Stromkonsortium spendet 5000 Euro für Speichersdorfer Kinder

Für weitere Neuanschaffungen hat der Förderverein des Kindergartens St. Franziskus (Bild) eine 5000-Euro-Spende erhalten.
von Arnold KochProfil

Eine echte Weihnachtsüberraschung gelang den Stadtwerken Esslingen und dem Neckar-Elektrizitätsverband (NEV), Baden-Württemberg, den Betreibern des neuen Solarparks zwischen Plössen und Guttenthau. Das Konsortium spendete 5000 Euro an den Förderverein des Kindergartens St. Franziskus.

Jörg Zou, Geschäftsführer Stadtwerke Esslingen, erklärte dazu in einer Mitteilung: "Als regionaler Energieversorger wissen wir, wie wichtig der Kontakt zu den Menschen vor Ort ist. Mit unserer Spende wollen wir der Bevölkerung in Speichersdorf etwas zurückgeben und unsere Wertschätzung ausdrücken. Genauso wie der Kindergarten-Förderverein arbeiten wir daran, dass unsere Kinder eine gute Zukunft haben."

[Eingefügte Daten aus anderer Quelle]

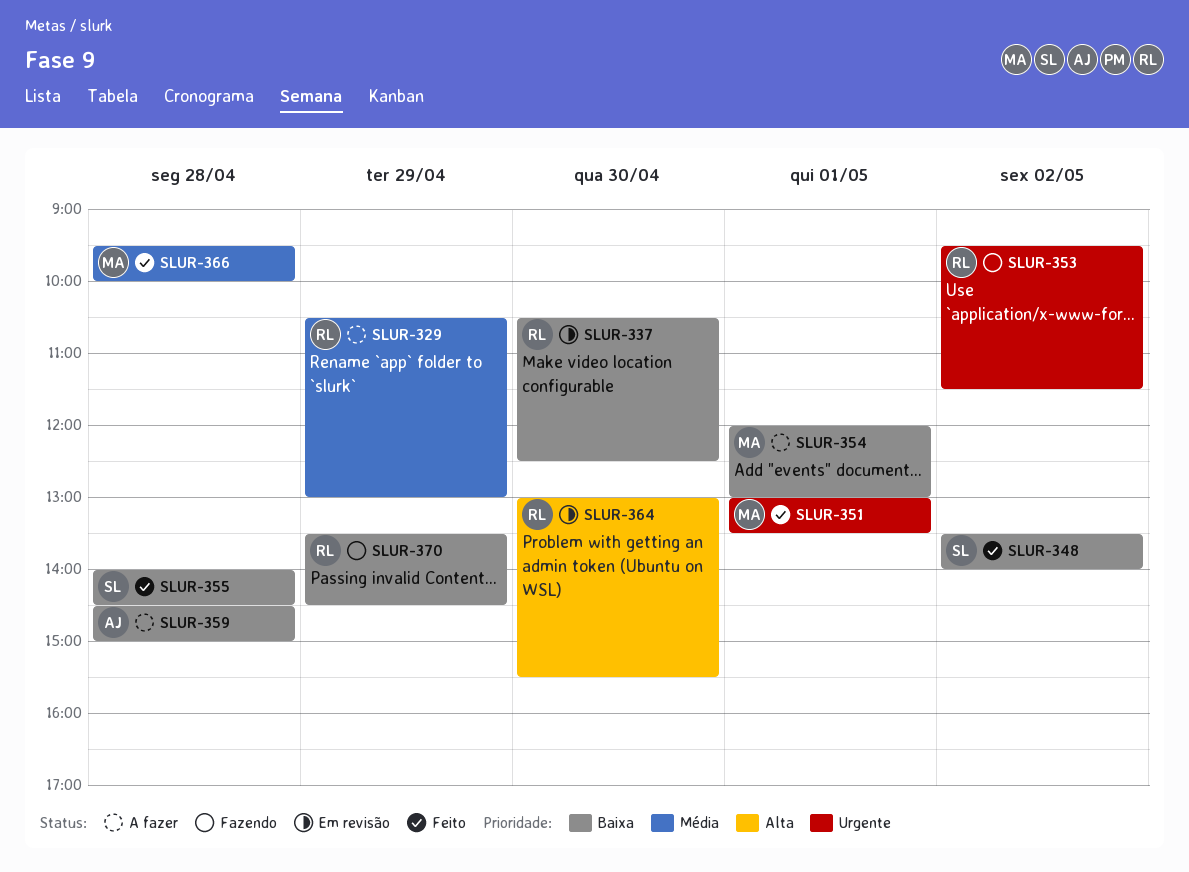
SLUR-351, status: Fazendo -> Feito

Der Kindergartenförderverein kann die Spende in diesem Corona-Jahr gut gebrauchen. Traditionellen Veranstaltungen wie der Oster- und der Weihnachtsmarkt sowie die Flohmärkte konnten nicht wie geplant stattfinden. Daher fehlten Einnahmen, wie stellvertretender Vorsitzender Lothar Büringer berichtet. Umso mehr freuten sich die Vorsitzende Heike Geier und er, als die Gemeinde sie über die Spende informiert hat.

Auch Bürgermeister Christian Porsch dankte den Stadtwerken Esslingen und dem NEV. "Es ist mir ein besonderes Anliegen, dass die Menschen in unserer Gemeinde von der Energiewende und den Erträgen der Anlagen auf unserem Gemeindegebiet profitieren. In diesem Falle kommt das Geld eins zu eins den jüngsten Gemeindebürgerinnen und Gemeindebürgern zu Gute." Im April hatte ein weiterer Solarpark-Betreiber 700 Masken für die Bewohner der Ortsteile rund um Haidenaab gespendet.

"Wir freuen uns, dass wir auch in der Region Bayreuth an der Energiewende mitarbeiten können. Der Neckar-Elektrizitätsverband und die Stadtwerke Esslingen erzeugen hier umweltfreundlichen Strom für mehrere tausend Menschen", sagte NEV-Geschäftsführer Mario Dürr.